Interface ISpeechRecognizer<T>

Namespace: AiDotNet.Interfaces

Assembly: AiDotNet.dll

Interface for speech recognition models that transcribe audio to text (ASR - Automatic Speech Recognition).

public interface ISpeechRecognizer<T> : IFullModel<T, Tensor<T>, Tensor<T>>, IModel<Tensor<T>, Tensor<T>, ModelMetadata<T>>, IModelSerializer, ICheckpointableModel, IParameterizable<T, Tensor<T>, Tensor<T>>, IFeatureAware, IFeatureImportance<T>, ICloneable<IFullModel<T, Tensor<T>, Tensor<T>>>, IGradientComputable<T, Tensor<T>, Tensor<T>>, IJitCompilable<T>

Type Parameters

T: The numeric type used for calculations.

Inherited Members: IFullModel<T, Tensor<T>, Tensor<T>>.DefaultLossFunction

IModel<Tensor<T>, Tensor<T>, ModelMetadata<T>>.Train(Tensor<T>, Tensor<T>)

IModel<Tensor<T>, Tensor<T>, ModelMetadata<T>>.Predict(Tensor<T>)

IModel<Tensor<T>, Tensor<T>, ModelMetadata<T>>.GetModelMetadata()

IModelSerializer.Serialize()

IModelSerializer.Deserialize(byte[])

IModelSerializer.SaveModel(string)

IModelSerializer.LoadModel(string)

ICheckpointableModel.SaveState(Stream)

ICheckpointableModel.LoadState(Stream)

IParameterizable<T, Tensor<T>, Tensor<T>>.GetParameters()

IParameterizable<T, Tensor<T>, Tensor<T>>.SetParameters(Vector<T>)

IParameterizable<T, Tensor<T>, Tensor<T>>.ParameterCount

IParameterizable<T, Tensor<T>, Tensor<T>>.WithParameters(Vector<T>)

IFeatureAware.GetActiveFeatureIndices()

IFeatureAware.SetActiveFeatureIndices(IEnumerable<int>)

IFeatureAware.IsFeatureUsed(int)

IFeatureImportance<T>.GetFeatureImportance()

ICloneable<IFullModel<T, Tensor<T>, Tensor<T>>>.DeepCopy()

ICloneable<IFullModel<T, Tensor<T>, Tensor<T>>>.Clone()

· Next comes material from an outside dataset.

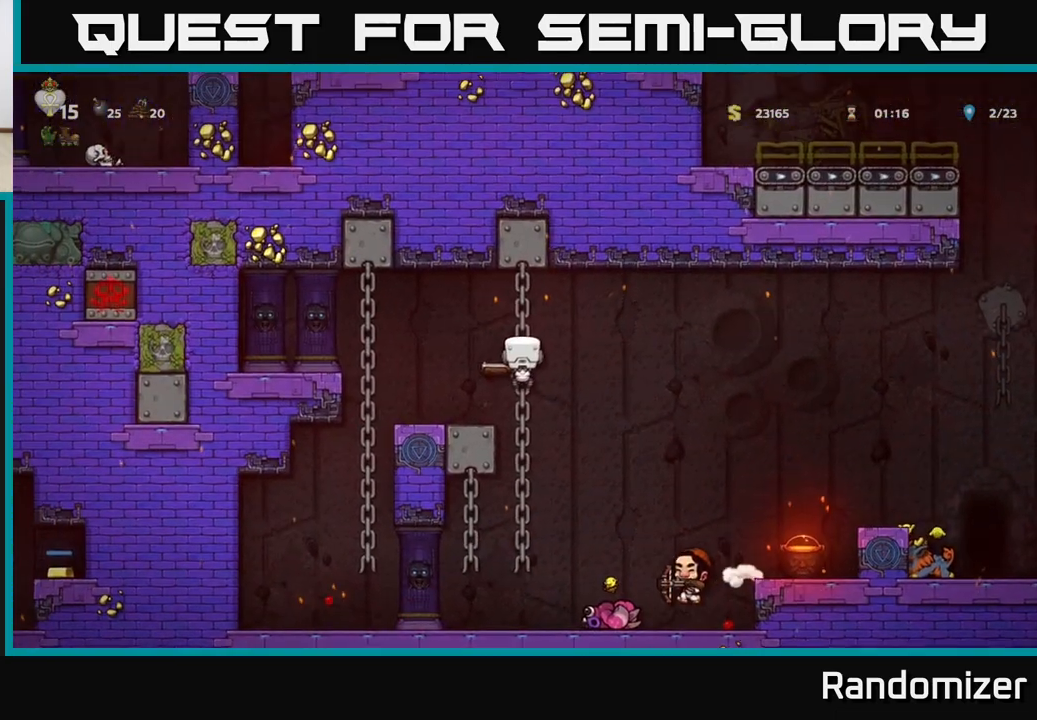
{"buttons": [], "left_stick": "left", "events": [[17, "A", "down"], [83, "A", "up"], [183, "left_stick", "left"], [333, "left_stick", "center"], [450, "left_stick", "left"]]}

IGradientComputable<T, Tensor<T>, Tensor<T>>.ComputeGradients(Tensor<T>, Tensor<T>, ILossFunction<T>)

IGradientComputable<T, Tensor<T>, Tensor<T>>.ApplyGradients(Vector<T>, T)

IJitCompilable<T>.ExportComputationGraph(List<ComputationNode<T>>)

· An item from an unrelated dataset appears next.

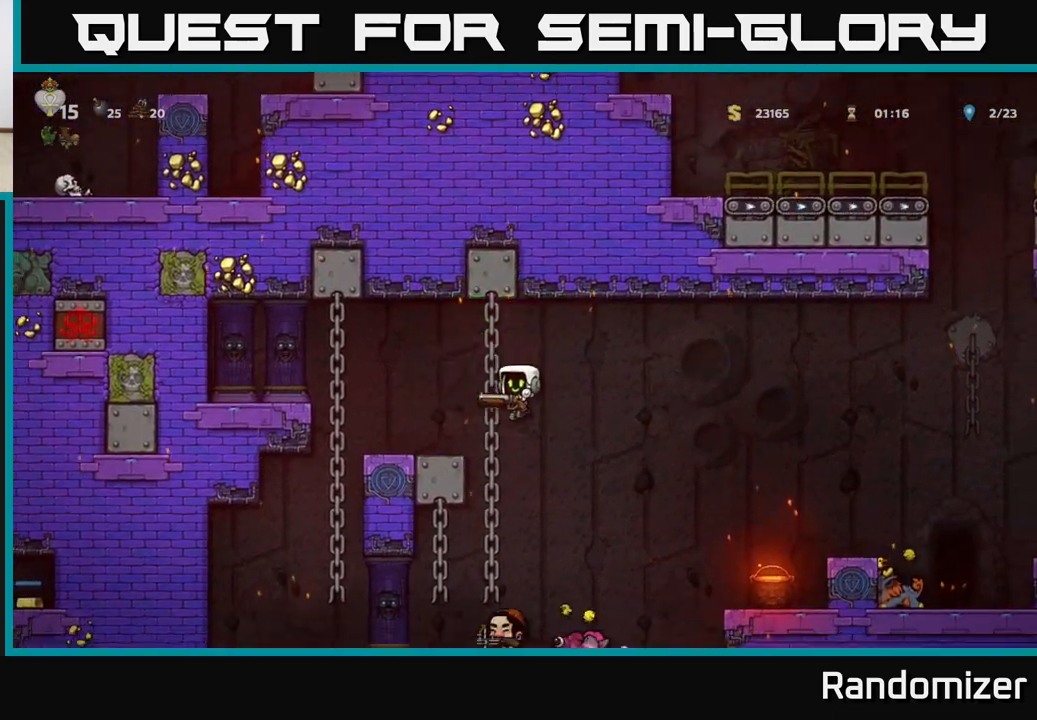
{"buttons": [], "left_stick": "center", "events": [[83, "left_stick", "center"]]}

IJitCompilable<T>.SupportsJitCompilation

Extension Methods: DistributedExtensions.AsDistributedForHighBandwidth<T, TInput, TOutput>(IFullModel<T, TInput, TOutput>, ICommunicationBackend<T>)

DistributedExtensions.AsDistributedForLowBandwidth<T, TInput, TOutput>(IFullModel<T, TInput, TOutput>, ICommunicationBackend<T>)

DistributedExtensions.AsDistributed<T, TInput, TOutput>(IFullModel<T, TInput, TOutput>, ICommunicationBackend<T>)

DistributedExtensions.AsDistributed<T, TInput, TOutput>(IFullModel<T, TInput, TOutput>, IShardingConfiguration<T>)

Remarks

Speech recognition models convert spoken audio into written text. They analyze audio waveforms or spectrograms to identify phonemes, words, and sentences. Modern speech recognition uses encoder-decoder architectures (like Whisper) or CTC-based models.

For Beginners: Speech recognition is like having a transcriptionist listen to audio and type out what they hear.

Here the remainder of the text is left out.